Study design: Multicenter, prospective, longitudinal cohort study.
Objectives: To investigate the minimum important difference (MID) of the Patient-Specific Functional Scale (PSFS), 4 region-specific outcome measures, and the numeric pain rating scale (NPRS) across 3 levels of patient-perceived global rating of change in a clinical setting.
Background: The MID varies depending on the external anchor defining patient-perceived "importance." The MID for the PSFS has not been established across all body regions.
Methods: One thousand seven hundred eight consecutive patients with musculoskeletal disorders were recruited from 5 physical therapy clinics. The PSFS, NPRS, and 4 region-specific outcome measures-the Oswestry Disability Index, Neck Disability Index, Upper Extremity Functional Index, and Lower Extremity Functional Scale-were assessed at the initial and final physical therapy visits. Global rating of change was assessed at the final visit.

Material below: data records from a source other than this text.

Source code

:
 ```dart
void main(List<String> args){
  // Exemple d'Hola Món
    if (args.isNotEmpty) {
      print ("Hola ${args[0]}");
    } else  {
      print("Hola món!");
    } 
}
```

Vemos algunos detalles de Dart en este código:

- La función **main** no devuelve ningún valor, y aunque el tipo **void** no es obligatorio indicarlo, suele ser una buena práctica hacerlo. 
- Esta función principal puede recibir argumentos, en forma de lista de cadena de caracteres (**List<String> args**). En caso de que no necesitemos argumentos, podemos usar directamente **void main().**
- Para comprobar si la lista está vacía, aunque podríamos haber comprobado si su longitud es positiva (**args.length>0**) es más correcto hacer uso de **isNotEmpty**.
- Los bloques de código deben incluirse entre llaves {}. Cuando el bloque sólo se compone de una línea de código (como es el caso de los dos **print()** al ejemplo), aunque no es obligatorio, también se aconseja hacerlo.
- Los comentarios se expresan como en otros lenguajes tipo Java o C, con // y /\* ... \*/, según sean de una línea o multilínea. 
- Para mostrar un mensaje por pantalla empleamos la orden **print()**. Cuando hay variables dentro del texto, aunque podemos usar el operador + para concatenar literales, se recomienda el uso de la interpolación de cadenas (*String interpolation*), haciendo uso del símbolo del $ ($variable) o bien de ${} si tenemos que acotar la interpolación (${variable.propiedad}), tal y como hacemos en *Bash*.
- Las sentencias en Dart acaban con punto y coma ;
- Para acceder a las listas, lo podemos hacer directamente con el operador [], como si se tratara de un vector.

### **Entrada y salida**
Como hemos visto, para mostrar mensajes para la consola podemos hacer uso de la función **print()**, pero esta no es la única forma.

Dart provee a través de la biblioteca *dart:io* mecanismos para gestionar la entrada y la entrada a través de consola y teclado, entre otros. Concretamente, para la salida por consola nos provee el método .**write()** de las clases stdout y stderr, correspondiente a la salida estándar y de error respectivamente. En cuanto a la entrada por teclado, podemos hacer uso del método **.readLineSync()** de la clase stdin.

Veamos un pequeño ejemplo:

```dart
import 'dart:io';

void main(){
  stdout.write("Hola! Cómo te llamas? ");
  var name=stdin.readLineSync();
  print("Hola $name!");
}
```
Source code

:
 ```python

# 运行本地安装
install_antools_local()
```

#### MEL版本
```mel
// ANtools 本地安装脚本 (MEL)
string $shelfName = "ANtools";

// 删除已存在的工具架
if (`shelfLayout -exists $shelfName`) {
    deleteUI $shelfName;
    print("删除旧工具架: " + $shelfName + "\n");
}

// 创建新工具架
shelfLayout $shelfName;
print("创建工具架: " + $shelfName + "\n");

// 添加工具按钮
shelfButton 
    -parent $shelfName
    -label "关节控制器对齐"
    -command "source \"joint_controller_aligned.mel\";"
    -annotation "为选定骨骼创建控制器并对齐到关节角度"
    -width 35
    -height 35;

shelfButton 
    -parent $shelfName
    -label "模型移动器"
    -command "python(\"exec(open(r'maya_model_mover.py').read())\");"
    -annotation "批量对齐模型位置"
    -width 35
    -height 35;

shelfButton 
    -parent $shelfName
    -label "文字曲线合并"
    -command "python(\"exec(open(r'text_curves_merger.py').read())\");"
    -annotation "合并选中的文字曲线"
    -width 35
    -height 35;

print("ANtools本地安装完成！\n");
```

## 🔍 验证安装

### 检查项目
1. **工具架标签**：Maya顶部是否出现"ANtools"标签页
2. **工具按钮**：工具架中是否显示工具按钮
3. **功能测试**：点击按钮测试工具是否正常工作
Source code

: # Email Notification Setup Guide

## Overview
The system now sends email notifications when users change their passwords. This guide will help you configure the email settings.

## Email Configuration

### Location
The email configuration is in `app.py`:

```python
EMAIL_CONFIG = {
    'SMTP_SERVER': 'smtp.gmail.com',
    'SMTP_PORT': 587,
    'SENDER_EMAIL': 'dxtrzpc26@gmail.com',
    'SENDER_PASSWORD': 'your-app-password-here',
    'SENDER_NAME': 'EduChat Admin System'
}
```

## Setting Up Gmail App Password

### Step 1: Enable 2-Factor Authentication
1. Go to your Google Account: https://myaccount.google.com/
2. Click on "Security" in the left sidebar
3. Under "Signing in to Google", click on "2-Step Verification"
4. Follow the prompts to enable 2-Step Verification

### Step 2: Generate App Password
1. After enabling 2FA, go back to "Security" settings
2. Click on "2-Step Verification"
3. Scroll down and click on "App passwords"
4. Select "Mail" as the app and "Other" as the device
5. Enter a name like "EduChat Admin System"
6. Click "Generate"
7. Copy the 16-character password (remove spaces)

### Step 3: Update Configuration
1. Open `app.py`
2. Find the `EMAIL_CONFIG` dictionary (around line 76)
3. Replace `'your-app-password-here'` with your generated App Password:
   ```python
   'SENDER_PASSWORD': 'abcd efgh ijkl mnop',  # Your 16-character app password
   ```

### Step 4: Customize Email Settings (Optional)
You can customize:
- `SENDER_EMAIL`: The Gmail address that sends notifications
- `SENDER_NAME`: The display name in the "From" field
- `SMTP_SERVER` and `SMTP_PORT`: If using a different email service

MID was calculated for the PSFS and NPRS (overall and for each body region), and for each region-specific outcome measure, across 3 levels of change defined by the global rating of change (small, medium, large change) using receiver operating characteristic curve methodology.
Results: The MID for the PSFS (on a scale from 0 to 10) ranged from 1.3 (small change) to 2.3 (medium change) to 2.7 (large change), and was relatively stable across body regions. MIDs for the NPRS (-1.5 to -3.5), Oswestry Disability Index (-12), Neck Disability Index (-14), Upper Extremity Functional Index (6 to 11), and Lower Extremity Functional Scale (9 to 16) are also reported.
Conclusion: We reported the MID for small, medium, and large patient-perceived change on the PSFS, NPRS, Oswestry Disability Index, Neck Disability Index, Upper Extremity Functional Index, and Lower Extremity Functional Scale for use in clinical practice and research.
Keywords: clinimetrics; functional outcome measure; outcome assessment.